The longer read is at do school phone bans actually work?. If you see a stat that says “phone bans raise grades by X%”, check the source: most quotable versions of that claim come from small individual-school case studies, not population studies.

What changes from 29 June 2026

Three things.

Statutory weight. Schools must have regard to the DfE guidance from 29 June 2026 under the Children’s Wellbeing and Schools Act 2026. The plain-English explainer is at /notes/school-phone-ban-2026-explained.

Ofsted attention. Ofsted inspection from September 2024 already looks at how a school’s policy is working in practice. The 2026 Act sharpens that.

Public-policy direction.

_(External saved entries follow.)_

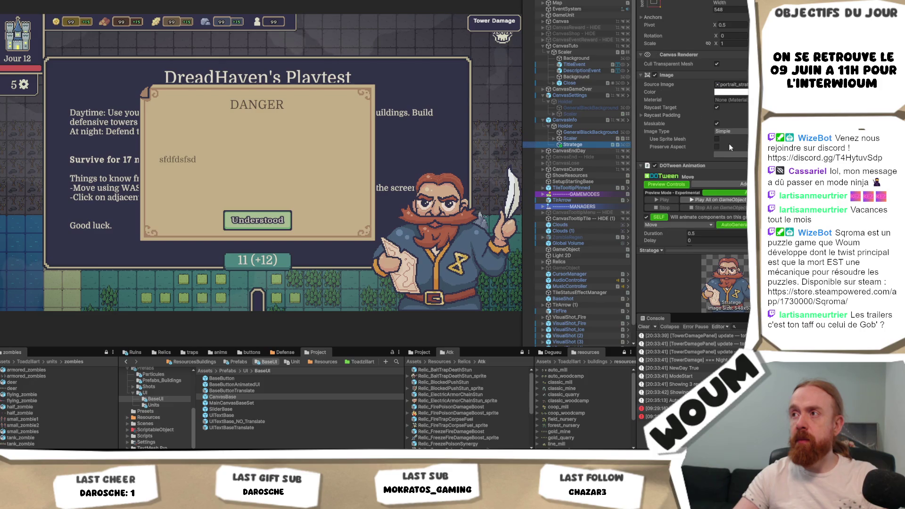
scroll(737, 130, down, 5)
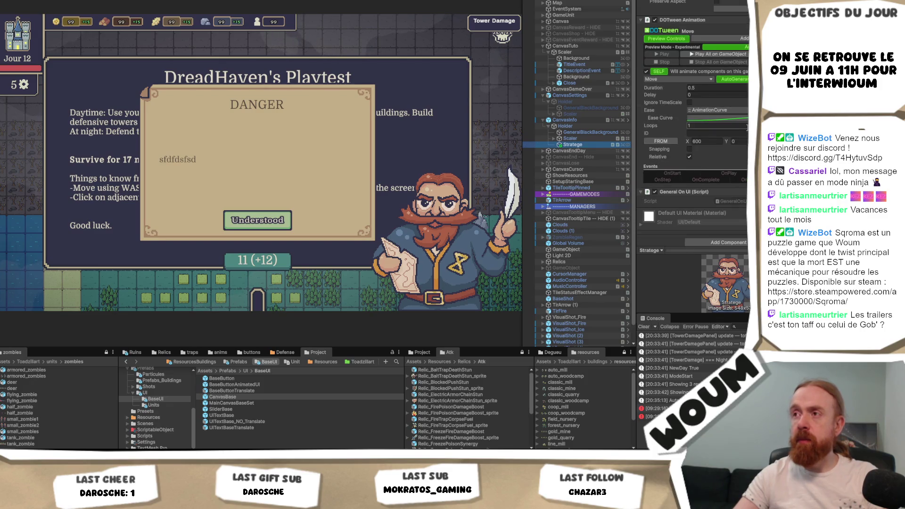
- Open Assets > Prefabs > UI, drag Stratege into it, then hide CanvasInfo
click(246, 371)
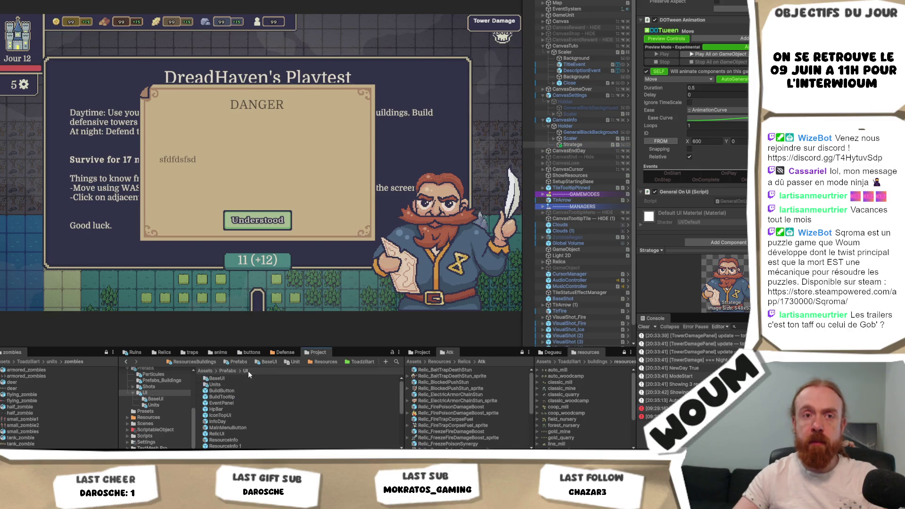
mouse_move(583, 145)
mouse_down()
mouse_move(293, 401)
mouse_move(161, 398)
mouse_up()
click(581, 147)
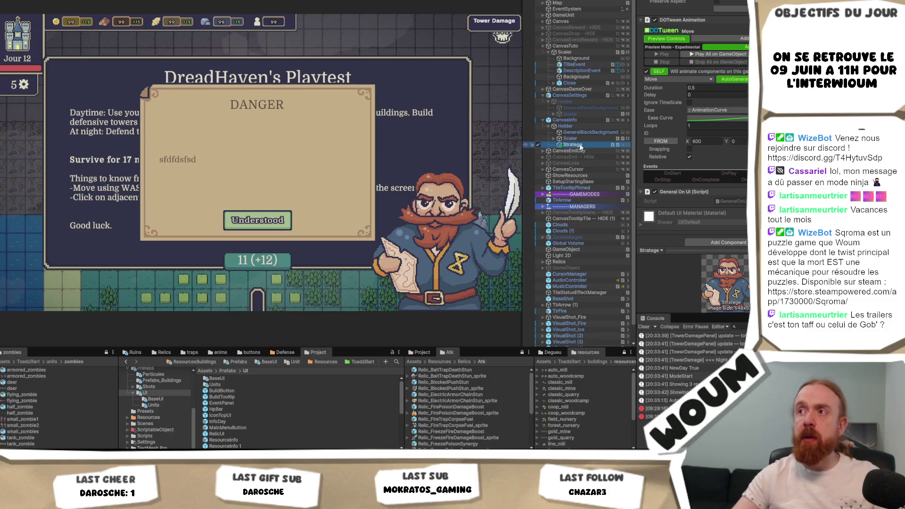
click(585, 121)
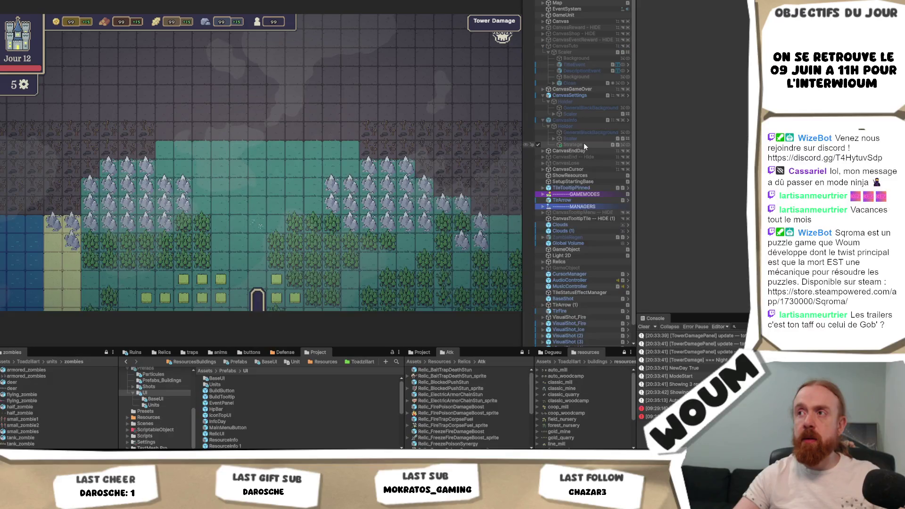
- Make Strategie a prefab in Prefabs/UI and ping the info panel Background's source sprite
mouse_move(584, 143)
mouse_down()
mouse_move(309, 437)
mouse_move(170, 406)
mouse_move(152, 392)
mouse_up()
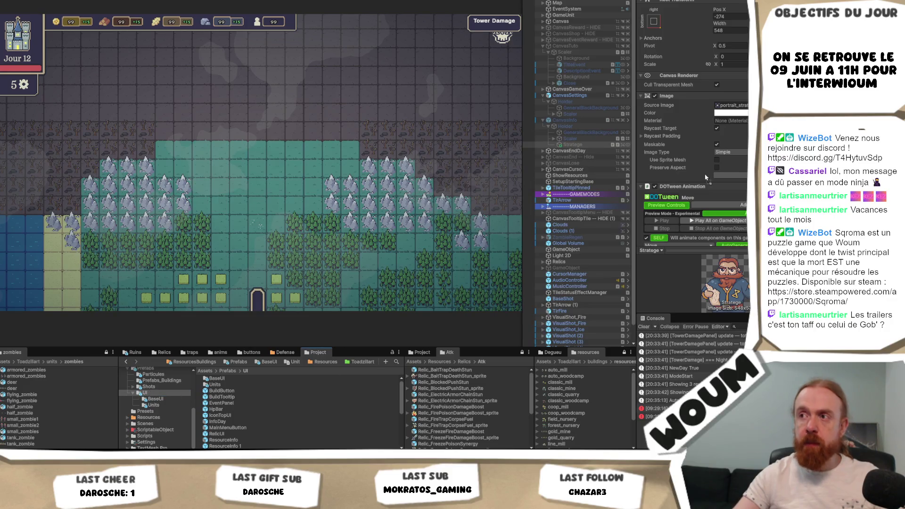
click(587, 136)
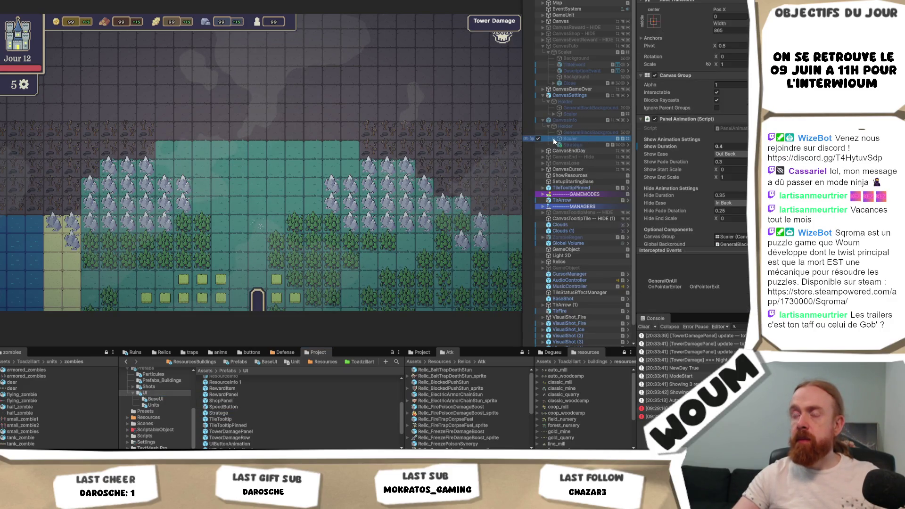
click(553, 137)
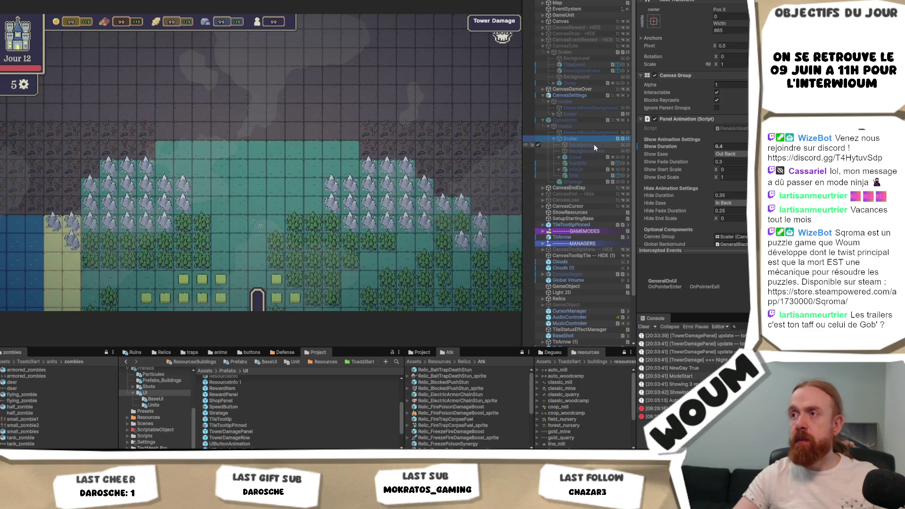
click(593, 145)
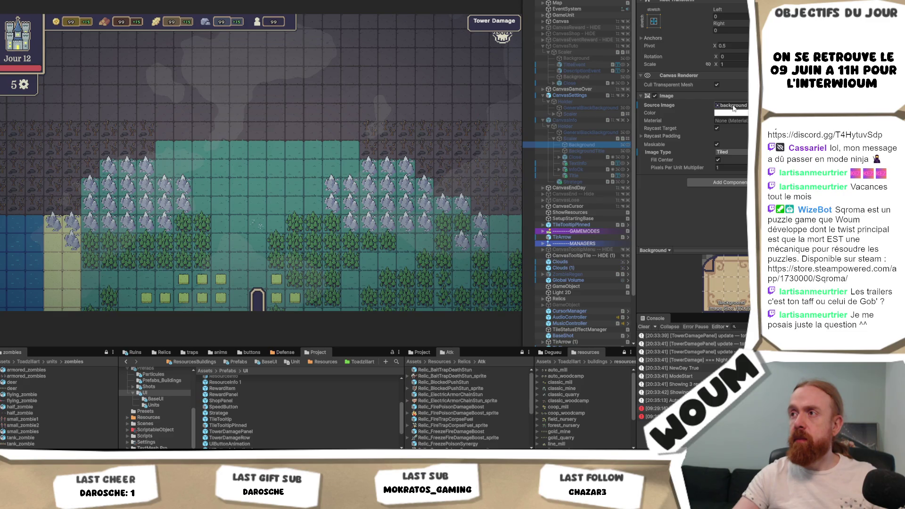
click(733, 106)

Expect more local-authority and trust-level guidance through autumn 2026 as schools standardise their methods around the four common patterns.

What this means for a parent

Two practical things.

One, the school day is being run as phone-free. The device your child takes in does not need to be a smartphone, and a basic phone slots through any school policy without negotiation. The ranked list covers the options.

Two, the school owns the daytime. The evening, the bedroom and the weekend are the family’s call. The conversation script is built for exactly that decision.

If you’re a teacher, head or governor, the teachers and carers toolkit has the letter-to-parents template, the SLT one-pager, and the eight objections schools field most often.

Common questions

How many UK schools have banned phones in 2026? The Department for Education’s February 2024 guidance asks every state school in England to prohibit smartphone use across the school day, and from 29 June 2026 schools in England must have regard to it under the Children’s Wellbeing and Schools Act 2026. So the answer is, in effect, all of them. The specific policy is the school’s call.

What do UK parents say about a school phone ban? Parentkind’s 2025 National Parent Survey (YouGov-fielded) puts support at 84% among UK parents whose child does not yet have a smartphone. Across all parents the majority is smaller but still favourable.

Does a school phone ban improve behaviour? Schools that have moved to full-day bans often describe calmer breaks and better engagement. The published causal evidence on attainment and mental health is early and mixed. The honest read is at /notes/do-school-phone-bans-work.

How many UK schools use Yondr pouches? A growing number. Yondr publishes the current UK list at overyondr.com. The pouch model is one of four common approaches; the others are spelled out in /school-phone-ban-uk.


Sources: Parentkind National Parent Survey 2025 (YouGov); Department for Education, Mobile phones in schools guidance (GOV.UK, February 2024); Children’s Wellbeing and Schools Act 2026; Teacher Tapp UK polling; Yondr UK (overyondr.com); and House of Commons Library briefings.